• _Exercise description_
Copy every item below character for character.

Extracted entries: Begin

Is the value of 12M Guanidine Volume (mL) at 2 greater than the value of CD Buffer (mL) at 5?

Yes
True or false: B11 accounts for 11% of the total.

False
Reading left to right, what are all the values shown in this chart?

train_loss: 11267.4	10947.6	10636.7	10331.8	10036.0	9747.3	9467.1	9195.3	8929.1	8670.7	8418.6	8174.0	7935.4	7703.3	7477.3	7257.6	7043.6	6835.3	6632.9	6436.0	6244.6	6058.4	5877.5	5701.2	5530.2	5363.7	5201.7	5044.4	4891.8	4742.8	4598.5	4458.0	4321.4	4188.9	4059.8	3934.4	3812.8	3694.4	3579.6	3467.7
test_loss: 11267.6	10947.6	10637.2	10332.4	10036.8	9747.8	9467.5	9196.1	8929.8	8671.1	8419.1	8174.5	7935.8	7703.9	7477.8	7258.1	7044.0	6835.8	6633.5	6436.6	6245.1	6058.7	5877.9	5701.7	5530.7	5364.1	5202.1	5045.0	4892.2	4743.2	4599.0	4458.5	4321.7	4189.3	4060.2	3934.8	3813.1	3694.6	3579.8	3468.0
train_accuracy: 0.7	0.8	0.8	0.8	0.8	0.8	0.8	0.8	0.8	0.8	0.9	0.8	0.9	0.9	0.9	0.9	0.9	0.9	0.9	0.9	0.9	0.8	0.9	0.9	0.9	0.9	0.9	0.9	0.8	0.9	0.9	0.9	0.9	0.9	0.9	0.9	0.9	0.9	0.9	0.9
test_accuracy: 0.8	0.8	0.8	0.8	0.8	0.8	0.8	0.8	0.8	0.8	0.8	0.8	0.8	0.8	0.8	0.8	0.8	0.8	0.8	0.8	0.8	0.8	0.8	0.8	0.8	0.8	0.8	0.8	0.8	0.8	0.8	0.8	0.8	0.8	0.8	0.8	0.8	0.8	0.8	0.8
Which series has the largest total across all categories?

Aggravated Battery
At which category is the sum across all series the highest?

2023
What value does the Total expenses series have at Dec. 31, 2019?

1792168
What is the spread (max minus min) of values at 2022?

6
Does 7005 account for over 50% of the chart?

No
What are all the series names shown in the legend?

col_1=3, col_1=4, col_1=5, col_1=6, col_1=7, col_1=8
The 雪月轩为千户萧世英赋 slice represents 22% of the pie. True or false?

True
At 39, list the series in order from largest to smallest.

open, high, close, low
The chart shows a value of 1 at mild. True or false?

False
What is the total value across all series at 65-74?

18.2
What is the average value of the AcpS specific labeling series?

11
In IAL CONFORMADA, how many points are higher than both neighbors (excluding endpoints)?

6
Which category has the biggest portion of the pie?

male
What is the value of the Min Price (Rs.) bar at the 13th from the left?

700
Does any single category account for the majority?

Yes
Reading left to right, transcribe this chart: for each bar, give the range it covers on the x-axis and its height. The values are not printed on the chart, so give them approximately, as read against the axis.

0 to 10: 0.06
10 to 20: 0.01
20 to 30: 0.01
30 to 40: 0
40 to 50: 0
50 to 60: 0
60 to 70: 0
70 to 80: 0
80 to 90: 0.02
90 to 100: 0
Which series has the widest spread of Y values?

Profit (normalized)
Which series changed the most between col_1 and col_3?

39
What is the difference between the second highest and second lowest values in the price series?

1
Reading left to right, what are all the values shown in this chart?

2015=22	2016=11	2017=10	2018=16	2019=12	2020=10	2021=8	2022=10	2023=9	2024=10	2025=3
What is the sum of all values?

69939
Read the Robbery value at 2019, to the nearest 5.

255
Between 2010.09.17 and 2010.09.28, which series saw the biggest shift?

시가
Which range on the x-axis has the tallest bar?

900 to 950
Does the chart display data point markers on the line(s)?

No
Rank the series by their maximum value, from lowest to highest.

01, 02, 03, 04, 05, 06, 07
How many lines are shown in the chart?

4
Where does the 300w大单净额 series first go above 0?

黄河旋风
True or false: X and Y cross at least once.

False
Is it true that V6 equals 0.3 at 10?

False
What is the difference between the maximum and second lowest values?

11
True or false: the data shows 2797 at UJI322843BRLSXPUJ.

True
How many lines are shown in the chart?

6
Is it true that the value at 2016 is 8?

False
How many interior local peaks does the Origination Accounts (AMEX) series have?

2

Extracted entries: End

• _Answer_
Is the value of 12M Guanidine Volume (mL) at 2 greater than the value of CD Buffer (mL) at 5?

Yes
True or false: B11 accounts for 11% of the total.

False
Reading left to right, what are all the values shown in this chart?

train_loss: 11267.4	10947.6	10636.7	10331.8	10036.0	9747.3	9467.1	9195.3	8929.1	8670.7	8418.6	8174.0	7935.4	7703.3	7477.3	7257.6	7043.6	6835.3	6632.9	6436.0	6244.6	6058.4	5877.5	5701.2	5530.2	5363.7	5201.7	5044.4	4891.8	4742.8	4598.5	4458.0	4321.4	4188.9	4059.8	3934.4	3812.8	3694.4	3579.6	3467.7
test_loss: 11267.6	10947.6	10637.2	10332.4	10036.8	9747.8	9467.5	9196.1	8929.8	8671.1	8419.1	8174.5	7935.8	7703.9	7477.8	7258.1	7044.0	6835.8	6633.5	6436.6	6245.1	6058.7	5877.9	5701.7	5530.7	5364.1	5202.1	5045.0	4892.2	4743.2	4599.0	4458.5	4321.7	4189.3	4060.2	3934.8	3813.1	3694.6	3579.8	3468.0
train_accuracy: 0.7	0.8	0.8	0.8	0.8	0.8	0.8	0.8	0.8	0.8	0.9	0.8	0.9	0.9	0.9	0.9	0.9	0.9	0.9	0.9	0.9	0.8	0.9	0.9	0.9	0.9	0.9	0.9	0.8	0.9	0.9	0.9	0.9	0.9	0.9	0.9	0.9	0.9	0.9	0.9
test_accuracy: 0.8	0.8	0.8	0.8	0.8	0.8	0.8	0.8	0.8	0.8	0.8	0.8	0.8	0.8	0.8	0.8	0.8	0.8	0.8	0.8	0.8	0.8	0.8	0.8	0.8	0.8	0.8	0.8	0.8	0.8	0.8	0.8	0.8	0.8	0.8	0.8	0.8	0.8	0.8	0.8
Which series has the largest total across all categories?

Aggravated Battery
At which category is the sum across all series the highest?

2023
What value does the Total expenses series have at Dec. 31, 2019?

1792168
What is the spread (max minus min) of values at 2022?

6
Does 7005 account for over 50% of the chart?

No
What are all the series names shown in the legend?

col_1=3, col_1=4, col_1=5, col_1=6, col_1=7, col_1=8
The 雪月轩为千户萧世英赋 slice represents 22% of the pie. True or false?

True
At 39, list the series in order from largest to smallest.

open, high, close, low
The chart shows a value of 1 at mild. True or false?

False
What is the total value across all series at 65-74?

18.2
What is the average value of the AcpS specific labeling series?

11
In IAL CONFORMADA, how many points are higher than both neighbors (excluding endpoints)?

6
Which category has the biggest portion of the pie?

male
What is the value of the Min Price (Rs.) bar at the 13th from the left?

700
Does any single category account for the majority?

Yes
Reading left to right, transcribe this chart: for each bar, give the range it covers on the x-axis and its height. The values are not printed on the chart, so give them approximately, as read against the axis.

0 to 10: 0.06
10 to 20: 0.01
20 to 30: 0.01
30 to 40: 0
40 to 50: 0
50 to 60: 0
60 to 70: 0
70 to 80: 0
80 to 90: 0.02
90 to 100: 0
Which series has the widest spread of Y values?

Profit (normalized)
Which series changed the most between col_1 and col_3?

39
What is the difference between the second highest and second lowest values in the price series?

1
Reading left to right, what are all the values shown in this chart?

2015=22	2016=11	2017=10	2018=16	2019=12	2020=10	2021=8	2022=10	2023=9	2024=10	2025=3
What is the sum of all values?

69939
Read the Robbery value at 2019, to the nearest 5.

255
Between 2010.09.17 and 2010.09.28, which series saw the biggest shift?

시가
Which range on the x-axis has the tallest bar?

900 to 950
Does the chart display data point markers on the line(s)?

No
Rank the series by their maximum value, from lowest to highest.

01, 02, 03, 04, 05, 06, 07
How many lines are shown in the chart?

4
Where does the 300w大单净额 series first go above 0?

黄河旋风
True or false: X and Y cross at least once.

False
Is it true that V6 equals 0.3 at 10?

False
What is the difference between the maximum and second lowest values?

11
True or false: the data shows 2797 at UJI322843BRLSXPUJ.

True
How many lines are shown in the chart?

6
Is it true that the value at 2016 is 8?

False
How many interior local peaks does the Origination Accounts (AMEX) series have?

2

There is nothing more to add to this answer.